### GIVEN PASSAGE
In the Asian culture, the concept of shame and honor are inextricably tied together.  It’s like the Yin and the Yang.  They co-exist together so to fully grasp and appreciate Asian shame, we need to understand this tension.  Honor and upholding honor in our culture is paramount.  You learn honor early on from your parents that everything we do is predicated on bringing honor to our families such as getting good grades, going to college, getting a good-paying job, getting married, and having obedient kids (repeat cycle).  But what happens when you cannot live up to your family or culture’s expectations of success?  What if you go through experiences that are not honorable or proud for your family, what then?  When you feel you’ve let down not only yourself and your immediate family but also your ancestors, and your entire culture, and can’t talk about them, it inevitably leads to shame.

Shame is a perverse and distorted belief that we are bad and inherently unworthy of love.  Consequently when you feel shame, you feel you deserve to be persecuted, punished, and tormented. This is a shame that seeps into our veins and courses through our very being.  This deep sense of rejection, humiliation, failure and embarrassment penetrates our core and robs us of life.  We come to view our entire self as flawed, defective, unworthy, and ultimately unlovable.

This sense of shame can come from a myriad of life events or experiences such as having a physical deformity, getting poor grades in school, displaying “negative” emotions such as anger or sadness, being scolded or criticized repeatedly in childhood, struggles with addictions (i.e. gambling, alcohol/drugs, sex, etc.), losing your home, going bankrupt, getting divorced-all can lead to this catch-all sense of being “less than” or “not good enough”.

For myself, this sense of obligation and responsibility to bring honor to the family was even stronger growing up as the oldest son.  I was the one responsibly to pass this sense of honor down to the future generations.  And as a first generation Asian-American, the expectation to succeed in this new land only made the burden heavier.  When I stepped out into the American world of education, career, or marriage, I felt the weight of my culture following me along.  But the weight of failed expectations would’ve crushed me had I not reached out for help.

### RECORDED INFORMATION
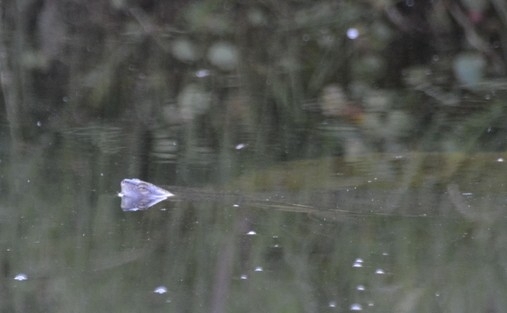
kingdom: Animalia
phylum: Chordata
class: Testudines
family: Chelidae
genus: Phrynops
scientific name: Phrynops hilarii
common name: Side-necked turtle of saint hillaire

### EXERCISE
Return the part of the passage on shame and honor above exactly, from "For myself, this" up to and including "out for help.".

### FINISHED EXERCISE
For myself, this sense of obligation and responsibility to bring honor to the family was even stronger growing up as the oldest son.  I was the one responsibly to pass this sense of honor down to the future generations.  And as a first generation Asian-American, the expectation to succeed in this new land only made the burden heavier.  When I stepped out into the American world of education, career, or marriage, I felt the weight of my culture following me along.  But the weight of failed expectations would’ve crushed me had I not reached out for help.